First some good news:
ACM@UCO Executive Director Scott Booker was recently announced as one of five individuals who will be honored by receiving the “Arts in Education” award for their contributions to the arts in Oklahoma during the 43rd Governor’s Arts Awards in mid-April. According to the Governor’s Office, honorees are: “Hard working, selfless, and devoted to causes greater than themselves…Those selected for awards have shown exemplary commitment to impacting lives through the arts in communities and schools across our state”.
More good news:
Twenty-three Theatre Arts students from UCO were nominated to participate in the Kennedy Center American College Theater Festival in Abilene, Texas, February 25-28, 2019. Our Theatre Arts students won the following awards: Emily Bond, national finalist, runner up; Alyssa Moon (and cast), regional finalist; Josiah Brooks, Olivia Wells (partner), regional finalist; Jacob Miller, Alyssa Moon (partner), regional semi-finalist; and Olivia Wells (and cast), Maid of Iron, Fringe Festival, Region IV Invited Scenes. Congratulations to the Department of Theatre Arts on this unprecedented success!
Now a story:
I fell in love for the first time in the fall of 1979. My family and I were beginning to emerge from the clinging emotional fog of my sister’s death three years before. Losing a daughter seared permanent psychosocial patterns into the weave of our family. Becky’s passing taught me harsh realities of love and loss. I knew from experience that the worst imaginable event could actually happen, and that “happily-ever-after” was the dubious purview of fairy tales. However, by that fall, there was enough scar tissue on my young heart to allow new affection to enter. Life went on. Teetering on the cusp of 18, the nearly hallucinogenic cocktail of hormones, pheromones and a gnawing need to experience love toppled me into a single-minded obsession. Pam was exotic, mind-blowingly intelligent, and a talented musician. Her parents were both physicians, and immigrants from the Philippines. Like me, Pam was a new kid at Andrews Academy. We were inseparable during spring semester and the following summer. Musings about our future infatuated me. I imagined our wedding and the half-Filipino babies that would follow. My mom married my dad at age 18, why should I wait?

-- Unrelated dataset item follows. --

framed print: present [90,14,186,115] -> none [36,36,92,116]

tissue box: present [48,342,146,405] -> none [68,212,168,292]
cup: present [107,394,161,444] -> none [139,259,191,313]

One evening during early fall, in the cramped quarters of her yellow Ford Fiesta, Pam stated in a matter-of-fact tone, that she would track me down in 10 years to see the sort of woman I married and take a gander at my sure-to-be, adorable kids. In that moment, she pulled the pivotal stick from the Jenga tower of my imaginary future, and left me in the rubble of an immoderate teenaged fantasy. Pam unapologetically, and truthfully, identified me as a footnote in her story. If she remembered me at all, it would be a as boy she dated junior year of high school. My intense focus on immediate feelings had blinded me to broader realities. Pam recognized that millions of unsewn stitches remained before the tapestry of her life would reveal its pattern. The aftermath of the breakup generated a howling inner void I attempted to fill with tears. In the absence of a wider perspective, I engaged in self-pity for weeks. A genuine fortune-teller might have saved me considerable angst by informing me I would meet Sandy, the genuine love of my life, a year later. With her as my witness and cheerleader, the reality of my journey has been fulfilling in ways far beyond the scope of my post-breakup, 18-year-old imagination. In time, Pam became a footnote in my life as the only girl who ever broke my heart.

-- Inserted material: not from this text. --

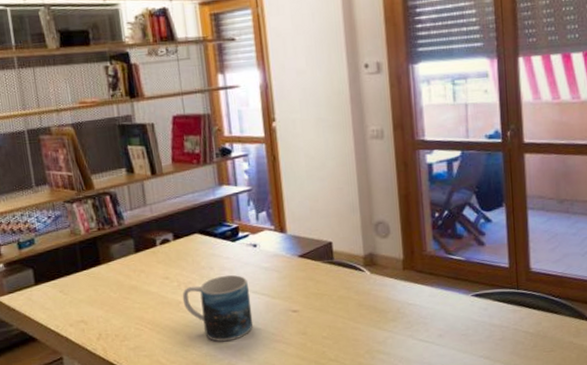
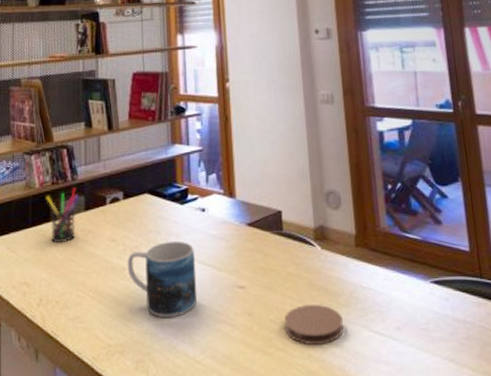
pen holder: none [93,232,129,284] -> present [46,188,80,244]
coaster: none [336,321,391,354] -> present [284,304,344,344]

The CFAD family is currently experiencing a heartbreaking season of overwhelming sorrow. Multiple faculty and staff have lost parents, a child or a loved one during the last few months. Like an emotional wrecking ball, family issues have ransacked our lives. Health problems confront us and those we love. Last week, we encountered the unfathomable, senseless and tragic deaths of Mike and Rachel Walker, who were keenly and beautifully integrated into the lives of CFAD students and faculty for decades. Even with mid-life perspective, and a long wake of the journey behind us, these events cut the anchor chains of cherished assumptions and beliefs and leave us emotionally and spiritually adrift. Developing scar tissue on the heart takes time, and each of us requires differing types of care. It is my hope that in this period of intense grief and emotional upheaval, we will expand our capacities for thoughtfulness. Colleagues are suffering in stunned disbelief while reimagining the puzzle of their lives with vital pieces missing. Please allow coworkers the benefit of the doubt, and remember that powerful, raw emotions lurk just beneath the surface. Life will not be the same, but there will be joy and fulfillment again. It will take time, compassion, patience and empathy to weather the journey. Let’s be there for each other.